Whether the metals, however, do or do not affect the action of the blood vessels, is a question which admits of solution by experiment. The following, I confess, was not quite satisfactory, and I have not yet found leisure and opportunity to repeat it with all the attention it requires.

I inspected the foot of a living frog with a microscope of very high powers. In fixing the foot so as to keep the web expanded, a considerable degree of inflammation was excited, notwithstanding every precaution to avoid it. The current of blood was seen distinctly in several vessels, now flowing rapidly, now slowly, and now in a direction contrary to that in which it was first observed, but with equal rapidity. A thin plate of zinc was introduced between the fleshy part of the foot and its supporter, and a silver probe was used as an excitor. To me, the circulation appeared very decidedly to be quickened several times when the metals were made to touch each other: but the gentlemen who assisted me could observe no change. To prevent the contractions in the muscles of the leg from producing any fallacy, the crural artery should be laid bare, and insulated from surrounding parts, by passing a thin plate of glass, or sealing wax, between it and them.

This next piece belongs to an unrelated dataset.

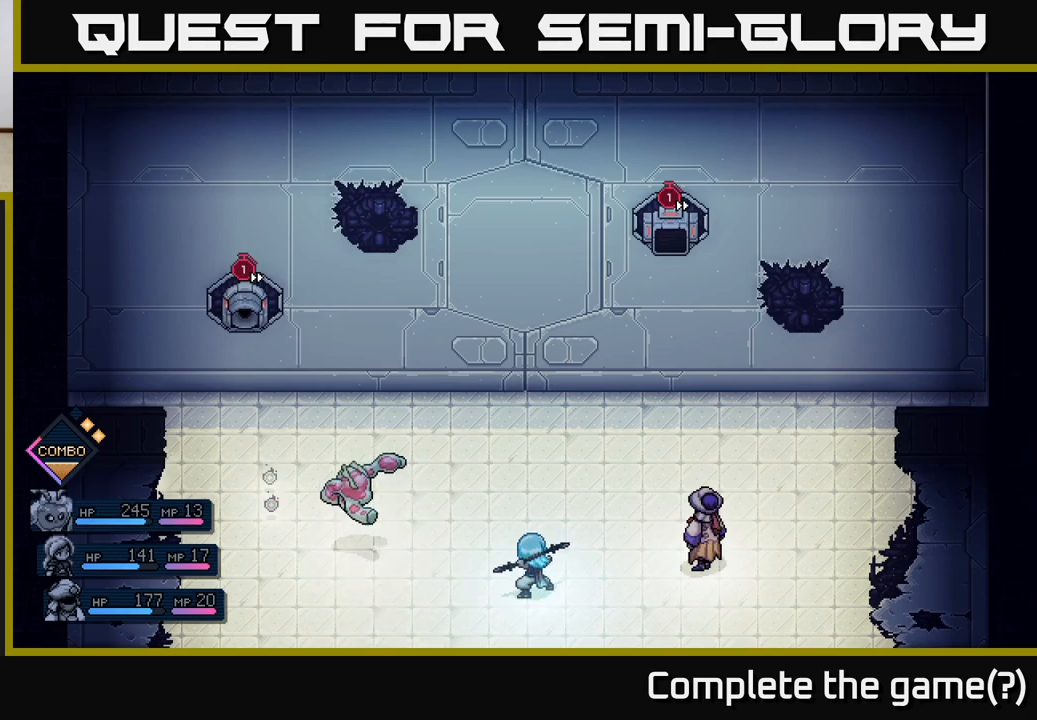
{"buttons": [], "left_stick": "center", "events": []}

That the flash is the effect of such an increased action of the vessels, composing the choroid coat, might be somewhat more difficult to prove. It is however known to every one, that a blow, and that pressure upon the eye, are capable, as I have before observed, of producing a similar effect. And the following case, which Bonetus quotes from Hermannus Cummius, if it may be credited, affords an almost positive proof, that vision depends upon the stimulus given to the retina by the activity of blood vessels in some part of the eye. ‘Quando theologus, plaga dolorifica, a rupta instrumenti musici chorda accepta, nocte subsequenti jam adulta, e somno evigilans, cuncta clare, ac si de die esset, vidit, adeo, ut minimos picturarum et tapetum tractus observare, characteresque ex libro legere posset. Oculo vero læso clauso, tenebras densissimas adesse ille percepit, eodemque iterum aperto, conclave illustratum visum est, lucem tamen candelæ allatae solisque splendorem de die, ægre tulit oculus affectus, quod per aliquot dies duravit, tandemque sensim remisit.’

Haller speaks of such cases as by no means uncommon, and quotes the names of several authors, who have related similar ones.

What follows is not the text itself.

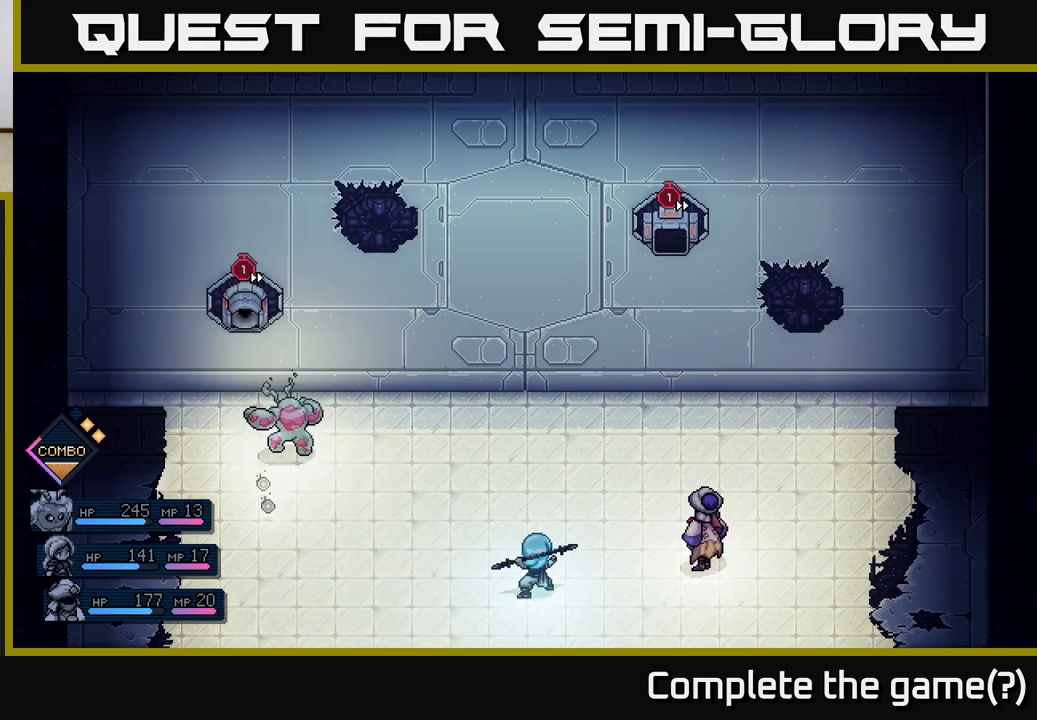
{"buttons": [], "left_stick": "center", "events": [[283, "A", "down"], [383, "A", "up"]]}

The direction of this influence, when suffered to pursue its natural course, appears to be the same with that of most other stimuli, i. e. from the place at which it first affects a nerve, onwards to the part, in which that nerve terminates. I have repeatedly caused electrical sparks to be passed into my own ulnar nerve at its passage over the inner condyle of the humerus, but both the sensations and the contractions produced by them have been entirely confined to the hand and fore arm.

It appears too, both from the experiments of Dr Monro, and of Dr William Alexander of Halifax in Yorkshire, that when no communication is left between the trunk and posterior extremities of a frog, except by its sciatic nerves, a strong solution of opium, injected under the skin of its posterior extremities, deprives them both of their sensibility and of their contractile power; but that it does not in the least affect the trunk of the body. If, on the contrary, it be applied to the trunk, it exhausts both the trunk and the extremities.